— Text under study —
Woman's self-defence technique

Suffrajitsu is a term used to describe the application of martial arts or self-defence techniques by members of the Women's Social and Political Union during 1913/14. The term derives from a portmanteau of suffragette and jiu-jitsu and was coined by an anonymous English journalist during March 1914.

During the Edwardian period, jujutsu was promoted as a way to foster women's self defence, autonomy and health, initially in the United Kingdom and then elsewhere in the Western world.

In contemporary usage, "suffrajitsu" describes the suffragettes' techniques of visible 'self-defence, sabotage and subterfuge' against the police and other aggressors, whilst promoting the benefits of jujitsu as a 'free activity' and a form of self-defense for dealing with both domestic violence in the home, and public attacks to women.

==Etymology==
The term "suffragette" was first used in 1906 pejoratively by the journalist Charles E. Hands in the London Daily Mail describing female activists working for women's suffrage, in particular members of the WSPU. The latter, however, embraced the term and used it to distinguish their own, radical and militant approach from that of more staid and law-abiding "suffragist" organisations such as the National Union of Women's Suffrage Societies.

— Extracted information —
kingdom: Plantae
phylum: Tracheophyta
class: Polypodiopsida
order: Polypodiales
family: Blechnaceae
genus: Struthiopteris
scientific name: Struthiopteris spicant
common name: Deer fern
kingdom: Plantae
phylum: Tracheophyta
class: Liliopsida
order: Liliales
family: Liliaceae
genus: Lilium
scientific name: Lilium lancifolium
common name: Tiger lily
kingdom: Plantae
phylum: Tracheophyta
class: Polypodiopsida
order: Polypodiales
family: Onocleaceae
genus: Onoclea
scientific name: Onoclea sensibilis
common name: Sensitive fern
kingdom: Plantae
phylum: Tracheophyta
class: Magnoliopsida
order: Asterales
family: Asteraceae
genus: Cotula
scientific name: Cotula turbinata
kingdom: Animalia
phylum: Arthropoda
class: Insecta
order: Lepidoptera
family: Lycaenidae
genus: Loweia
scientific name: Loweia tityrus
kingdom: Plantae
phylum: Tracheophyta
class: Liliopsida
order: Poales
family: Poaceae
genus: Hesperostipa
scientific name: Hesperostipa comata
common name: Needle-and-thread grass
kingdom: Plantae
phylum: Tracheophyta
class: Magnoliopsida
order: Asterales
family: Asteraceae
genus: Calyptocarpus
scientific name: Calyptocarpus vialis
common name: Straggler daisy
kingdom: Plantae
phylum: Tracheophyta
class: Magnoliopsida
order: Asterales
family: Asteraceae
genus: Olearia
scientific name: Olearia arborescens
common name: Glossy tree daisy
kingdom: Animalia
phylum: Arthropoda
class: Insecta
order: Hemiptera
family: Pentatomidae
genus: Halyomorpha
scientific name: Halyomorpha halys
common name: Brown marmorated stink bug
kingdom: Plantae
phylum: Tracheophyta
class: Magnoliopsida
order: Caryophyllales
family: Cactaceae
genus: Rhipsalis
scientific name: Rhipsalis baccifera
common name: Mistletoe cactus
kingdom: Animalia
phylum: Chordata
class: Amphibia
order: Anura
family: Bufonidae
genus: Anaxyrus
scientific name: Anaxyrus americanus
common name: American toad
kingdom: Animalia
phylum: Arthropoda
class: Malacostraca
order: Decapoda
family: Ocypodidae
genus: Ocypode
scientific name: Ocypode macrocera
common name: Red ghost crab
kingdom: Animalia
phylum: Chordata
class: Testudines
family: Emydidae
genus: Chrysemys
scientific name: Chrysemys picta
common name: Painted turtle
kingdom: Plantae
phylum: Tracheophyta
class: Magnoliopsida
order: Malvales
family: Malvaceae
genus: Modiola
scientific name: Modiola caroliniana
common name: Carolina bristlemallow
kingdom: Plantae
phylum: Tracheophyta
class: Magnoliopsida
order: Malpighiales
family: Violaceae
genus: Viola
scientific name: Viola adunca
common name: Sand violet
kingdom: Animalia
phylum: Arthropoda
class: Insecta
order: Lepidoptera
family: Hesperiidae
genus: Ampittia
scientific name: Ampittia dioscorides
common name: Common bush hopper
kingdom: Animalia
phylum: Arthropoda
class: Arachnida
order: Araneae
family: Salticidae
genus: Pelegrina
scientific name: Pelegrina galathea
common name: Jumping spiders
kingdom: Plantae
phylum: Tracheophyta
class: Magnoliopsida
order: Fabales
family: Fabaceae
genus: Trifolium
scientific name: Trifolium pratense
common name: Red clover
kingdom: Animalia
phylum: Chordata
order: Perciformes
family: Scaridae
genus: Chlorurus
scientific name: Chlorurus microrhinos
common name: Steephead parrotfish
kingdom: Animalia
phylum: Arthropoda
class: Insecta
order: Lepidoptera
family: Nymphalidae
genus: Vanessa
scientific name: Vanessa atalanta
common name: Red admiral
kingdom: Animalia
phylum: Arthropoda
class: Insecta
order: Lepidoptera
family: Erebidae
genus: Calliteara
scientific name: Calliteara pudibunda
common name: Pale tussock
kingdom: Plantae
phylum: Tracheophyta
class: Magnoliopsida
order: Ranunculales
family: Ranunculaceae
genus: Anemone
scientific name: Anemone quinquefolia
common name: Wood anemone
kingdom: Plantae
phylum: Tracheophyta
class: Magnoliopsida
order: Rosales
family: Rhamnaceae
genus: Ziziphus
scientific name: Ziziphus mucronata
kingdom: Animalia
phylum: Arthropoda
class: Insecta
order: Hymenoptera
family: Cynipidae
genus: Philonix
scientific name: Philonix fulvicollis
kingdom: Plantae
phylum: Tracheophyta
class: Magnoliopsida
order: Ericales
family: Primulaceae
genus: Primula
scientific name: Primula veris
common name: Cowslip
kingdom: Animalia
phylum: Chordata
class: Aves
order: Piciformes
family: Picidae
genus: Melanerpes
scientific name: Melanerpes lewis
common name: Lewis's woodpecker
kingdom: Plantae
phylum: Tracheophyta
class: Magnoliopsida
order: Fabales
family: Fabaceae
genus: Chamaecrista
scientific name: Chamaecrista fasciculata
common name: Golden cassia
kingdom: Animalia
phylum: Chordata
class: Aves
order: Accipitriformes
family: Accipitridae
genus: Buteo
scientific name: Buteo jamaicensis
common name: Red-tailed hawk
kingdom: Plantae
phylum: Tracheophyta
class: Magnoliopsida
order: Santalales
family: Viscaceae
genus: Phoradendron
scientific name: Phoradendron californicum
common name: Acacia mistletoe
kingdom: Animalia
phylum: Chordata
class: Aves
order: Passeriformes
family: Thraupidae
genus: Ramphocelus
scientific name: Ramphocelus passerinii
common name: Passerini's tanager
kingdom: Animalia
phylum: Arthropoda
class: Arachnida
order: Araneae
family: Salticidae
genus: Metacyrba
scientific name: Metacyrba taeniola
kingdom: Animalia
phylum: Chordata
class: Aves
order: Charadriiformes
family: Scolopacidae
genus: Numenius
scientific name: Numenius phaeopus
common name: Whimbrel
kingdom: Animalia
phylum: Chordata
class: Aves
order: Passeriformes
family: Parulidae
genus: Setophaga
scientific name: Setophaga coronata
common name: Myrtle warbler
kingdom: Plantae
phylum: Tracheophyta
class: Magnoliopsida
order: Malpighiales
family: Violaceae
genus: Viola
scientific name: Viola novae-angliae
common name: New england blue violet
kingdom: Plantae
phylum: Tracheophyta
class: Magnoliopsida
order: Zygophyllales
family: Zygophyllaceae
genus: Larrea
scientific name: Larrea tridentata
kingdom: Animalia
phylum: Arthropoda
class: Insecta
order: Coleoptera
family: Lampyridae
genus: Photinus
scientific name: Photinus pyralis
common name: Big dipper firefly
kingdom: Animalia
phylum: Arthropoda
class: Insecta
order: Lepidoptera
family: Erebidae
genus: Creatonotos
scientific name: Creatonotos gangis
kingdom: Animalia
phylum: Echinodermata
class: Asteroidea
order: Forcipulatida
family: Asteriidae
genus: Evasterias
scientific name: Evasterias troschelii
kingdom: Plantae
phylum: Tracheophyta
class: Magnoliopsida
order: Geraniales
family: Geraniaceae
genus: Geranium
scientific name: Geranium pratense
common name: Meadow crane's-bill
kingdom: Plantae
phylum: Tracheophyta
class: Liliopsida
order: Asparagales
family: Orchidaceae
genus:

— Exercises to complete —
- a) Retype the part of the passage on suffrajitsu starting with "Woman's self-defence technique" and going on through "attacks to women.".
- b) According to the passage on suffrajitsu, which newspaper carried the first use of the term "suffragette"?
The lines play no part in this work.

— Answers —
- a)
Woman's self-defence technique

Suffrajitsu is a term used to describe the application of martial arts or self-defence techniques by members of the Women's Social and Political Union during 1913/14. The term derives from a portmanteau of suffragette and jiu-jitsu and was coined by an anonymous English journalist during March 1914.

During the Edwardian period, jujutsu was promoted as a way to foster women's self defence, autonomy and health, initially in the United Kingdom and then elsewhere in the Western world.

In contemporary usage, "suffrajitsu" describes the suffragettes' techniques of visible 'self-defence, sabotage and subterfuge' against the police and other aggressors, whilst promoting the benefits of jujitsu as a 'free activity' and a form of self-defense for dealing with both domestic violence in the home, and public attacks to women.

- b) The London Daily Mail